Objetivo del ejercicio: Cita literalmente, del texto sobre el almacenamiento submarino de CO2, el fragmento que va desde «Sin embargo, el proyecto» hasta «vez más prometedor.».

Almacenamiento submarino de CO2: la nueva frontera del negocio verde

Almacenamiento submarino de CO2: la nueva frontera del negocio verde

En el océano noruego, a 2,600 metros bajo el lecho marino, se ha abierto una puerta hacia el futuro sostenible con el proyecto Northern Lights. Este innovador reservorio submarino es el primero de su tipo en Europa y marca un hito importante en la carrera por reducir las emisiones de carbono. Impulsado por los gigantes de la energía Equinor, Shell y TotalEnergies, Northern Lights ha comenzado a inyectar dióxido de carbono dentro de las profundidades del mar, demostrando que almacenar CO2 no solo es técnicamente posible, sino una apuesta comercial viable.

La captura y el almacenamiento de carbono, o CCS por su siglas en inglés, se perfilan como una estrategia esencial para reducir las emisiones en sectores donde es más desafiante alcanzar la descarbonización, tales como la producción de cemento, acero o energía derivada de residuos. Históricamente, estas tecnologías han sido vistas como experimentales o excesivamente costosas. Sin embargo, el éxito inicial de Northern Lights está cambiando esa percepción. La primera fase del proyecto, que incluye el almacenamiento del CO2 procedente de la planta cementera de Heidelberg Materials en Brevik, tiene la capacidad para inyectar 1.5 millones de toneladas de gas anualmente. Este avance representa un primer paso concreto hacia la creación de una infraestructura industrial sostenible en Europa.

Sin embargo, el proyecto no se detiene aquí. Northern Lights ya ha aprobado una expansión significativa gracias a una inversión de 7,500 millones de coronas noruegas, equivalentes a unos 740 millones de euros. Esta inversión permitirá aumentar la capacidad de almacenamiento a más de 5 millones de toneladas por año para 2028, en colaboración con empresas como Stockholm Exergi, Ørsted y Yara. Con esta expansión, el camino hacia una economía de bajas emisiones se ve cada vez más prometedor.

Listado proporcionado:
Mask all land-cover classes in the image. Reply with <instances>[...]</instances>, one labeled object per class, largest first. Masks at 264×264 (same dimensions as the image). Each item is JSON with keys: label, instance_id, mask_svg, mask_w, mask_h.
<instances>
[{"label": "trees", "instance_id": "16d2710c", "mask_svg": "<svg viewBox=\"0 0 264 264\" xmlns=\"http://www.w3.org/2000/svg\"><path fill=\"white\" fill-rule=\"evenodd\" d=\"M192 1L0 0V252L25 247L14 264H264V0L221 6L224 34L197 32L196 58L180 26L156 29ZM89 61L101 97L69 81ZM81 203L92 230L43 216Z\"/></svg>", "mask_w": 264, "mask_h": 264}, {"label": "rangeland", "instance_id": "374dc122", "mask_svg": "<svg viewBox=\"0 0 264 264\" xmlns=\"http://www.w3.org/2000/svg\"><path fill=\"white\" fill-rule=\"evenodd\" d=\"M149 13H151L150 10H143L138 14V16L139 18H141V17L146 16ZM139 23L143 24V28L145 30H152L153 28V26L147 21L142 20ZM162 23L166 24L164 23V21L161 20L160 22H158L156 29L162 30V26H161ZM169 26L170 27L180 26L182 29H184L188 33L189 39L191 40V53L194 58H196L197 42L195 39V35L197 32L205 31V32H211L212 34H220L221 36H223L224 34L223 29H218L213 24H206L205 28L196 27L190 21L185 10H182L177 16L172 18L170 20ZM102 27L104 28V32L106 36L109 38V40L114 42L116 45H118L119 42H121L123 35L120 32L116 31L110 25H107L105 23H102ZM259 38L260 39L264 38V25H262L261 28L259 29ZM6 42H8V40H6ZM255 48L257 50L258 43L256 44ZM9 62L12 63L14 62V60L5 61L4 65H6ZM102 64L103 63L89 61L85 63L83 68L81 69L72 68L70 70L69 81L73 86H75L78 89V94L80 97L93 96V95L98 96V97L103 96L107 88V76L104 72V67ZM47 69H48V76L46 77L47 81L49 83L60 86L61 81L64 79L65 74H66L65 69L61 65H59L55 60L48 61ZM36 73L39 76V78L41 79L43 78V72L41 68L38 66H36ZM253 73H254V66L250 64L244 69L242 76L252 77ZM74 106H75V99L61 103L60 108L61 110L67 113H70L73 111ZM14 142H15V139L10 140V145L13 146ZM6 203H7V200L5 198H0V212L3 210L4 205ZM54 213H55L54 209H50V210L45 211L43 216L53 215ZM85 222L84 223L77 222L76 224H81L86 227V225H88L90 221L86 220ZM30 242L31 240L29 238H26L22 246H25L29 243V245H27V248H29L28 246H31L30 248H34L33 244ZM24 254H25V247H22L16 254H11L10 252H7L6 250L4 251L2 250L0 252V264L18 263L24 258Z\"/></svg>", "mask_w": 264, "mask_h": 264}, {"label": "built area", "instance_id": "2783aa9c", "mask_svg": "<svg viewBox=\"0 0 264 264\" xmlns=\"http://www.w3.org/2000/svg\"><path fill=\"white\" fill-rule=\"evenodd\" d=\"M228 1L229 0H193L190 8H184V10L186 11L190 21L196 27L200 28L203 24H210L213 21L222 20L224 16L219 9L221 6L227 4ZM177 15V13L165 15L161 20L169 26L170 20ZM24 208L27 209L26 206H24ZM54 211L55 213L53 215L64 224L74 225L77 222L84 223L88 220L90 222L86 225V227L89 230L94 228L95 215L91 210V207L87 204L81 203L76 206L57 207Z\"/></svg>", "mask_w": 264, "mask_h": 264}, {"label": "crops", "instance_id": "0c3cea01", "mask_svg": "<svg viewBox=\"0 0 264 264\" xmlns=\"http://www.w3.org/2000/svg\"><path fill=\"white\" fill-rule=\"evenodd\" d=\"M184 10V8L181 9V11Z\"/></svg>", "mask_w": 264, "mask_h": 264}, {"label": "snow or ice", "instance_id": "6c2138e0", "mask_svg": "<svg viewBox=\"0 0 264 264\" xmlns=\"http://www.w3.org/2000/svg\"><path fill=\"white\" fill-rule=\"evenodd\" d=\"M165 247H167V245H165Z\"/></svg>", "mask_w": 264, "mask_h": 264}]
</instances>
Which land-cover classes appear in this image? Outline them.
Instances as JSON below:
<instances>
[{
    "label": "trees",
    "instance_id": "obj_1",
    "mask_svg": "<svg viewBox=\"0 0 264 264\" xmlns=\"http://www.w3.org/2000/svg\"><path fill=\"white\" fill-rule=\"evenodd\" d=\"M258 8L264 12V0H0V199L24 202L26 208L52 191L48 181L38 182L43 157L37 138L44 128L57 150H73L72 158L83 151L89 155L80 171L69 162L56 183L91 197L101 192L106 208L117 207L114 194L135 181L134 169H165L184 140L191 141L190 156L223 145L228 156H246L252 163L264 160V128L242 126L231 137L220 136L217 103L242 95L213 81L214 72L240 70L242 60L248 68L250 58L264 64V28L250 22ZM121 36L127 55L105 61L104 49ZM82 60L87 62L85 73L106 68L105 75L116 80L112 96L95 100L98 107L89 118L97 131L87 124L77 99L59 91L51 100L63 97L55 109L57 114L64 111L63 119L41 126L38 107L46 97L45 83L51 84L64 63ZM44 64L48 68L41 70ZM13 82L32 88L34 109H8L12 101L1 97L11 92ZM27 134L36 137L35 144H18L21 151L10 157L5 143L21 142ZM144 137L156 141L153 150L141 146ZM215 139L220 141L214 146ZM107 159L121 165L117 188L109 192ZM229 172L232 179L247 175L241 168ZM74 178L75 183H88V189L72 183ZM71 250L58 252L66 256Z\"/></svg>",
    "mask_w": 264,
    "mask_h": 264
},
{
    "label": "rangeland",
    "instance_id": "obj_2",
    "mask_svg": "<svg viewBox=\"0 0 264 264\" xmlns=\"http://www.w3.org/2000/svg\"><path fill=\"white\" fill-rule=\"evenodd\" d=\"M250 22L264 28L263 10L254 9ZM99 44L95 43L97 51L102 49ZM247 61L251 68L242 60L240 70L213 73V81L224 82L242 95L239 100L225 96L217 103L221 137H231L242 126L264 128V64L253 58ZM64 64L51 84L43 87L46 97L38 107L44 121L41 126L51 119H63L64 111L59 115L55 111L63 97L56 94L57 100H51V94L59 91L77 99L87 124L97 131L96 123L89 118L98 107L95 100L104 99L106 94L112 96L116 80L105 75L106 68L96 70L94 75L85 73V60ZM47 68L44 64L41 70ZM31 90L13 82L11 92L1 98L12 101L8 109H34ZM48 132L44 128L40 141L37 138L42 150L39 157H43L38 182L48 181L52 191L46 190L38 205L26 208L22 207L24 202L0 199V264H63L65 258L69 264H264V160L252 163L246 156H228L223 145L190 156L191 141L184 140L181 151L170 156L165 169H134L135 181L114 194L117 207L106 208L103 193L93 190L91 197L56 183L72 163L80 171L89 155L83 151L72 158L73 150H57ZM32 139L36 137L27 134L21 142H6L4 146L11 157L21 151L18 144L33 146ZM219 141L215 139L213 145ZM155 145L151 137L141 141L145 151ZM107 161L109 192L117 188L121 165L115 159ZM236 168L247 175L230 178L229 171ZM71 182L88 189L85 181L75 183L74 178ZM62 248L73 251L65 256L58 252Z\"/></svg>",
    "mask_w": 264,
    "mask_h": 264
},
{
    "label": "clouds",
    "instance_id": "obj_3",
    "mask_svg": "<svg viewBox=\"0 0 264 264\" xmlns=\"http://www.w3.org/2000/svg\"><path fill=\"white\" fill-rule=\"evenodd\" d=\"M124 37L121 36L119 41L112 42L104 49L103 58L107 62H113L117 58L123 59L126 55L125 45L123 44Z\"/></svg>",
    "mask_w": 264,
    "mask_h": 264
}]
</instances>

Respuesta al ejercicio:
Sin embargo, el proyecto no se detiene aquí. Northern Lights ya ha aprobado una expansión significativa gracias a una inversión de 7,500 millones de coronas noruegas, equivalentes a unos 740 millones de euros. Esta inversión permitirá aumentar la capacidad de almacenamiento a más de 5 millones de toneladas por año para 2028, en colaboración con empresas como Stockholm Exergi, Ørsted y Yara. Con esta expansión, el camino hacia una economía de bajas emisiones se ve cada vez más prometedor.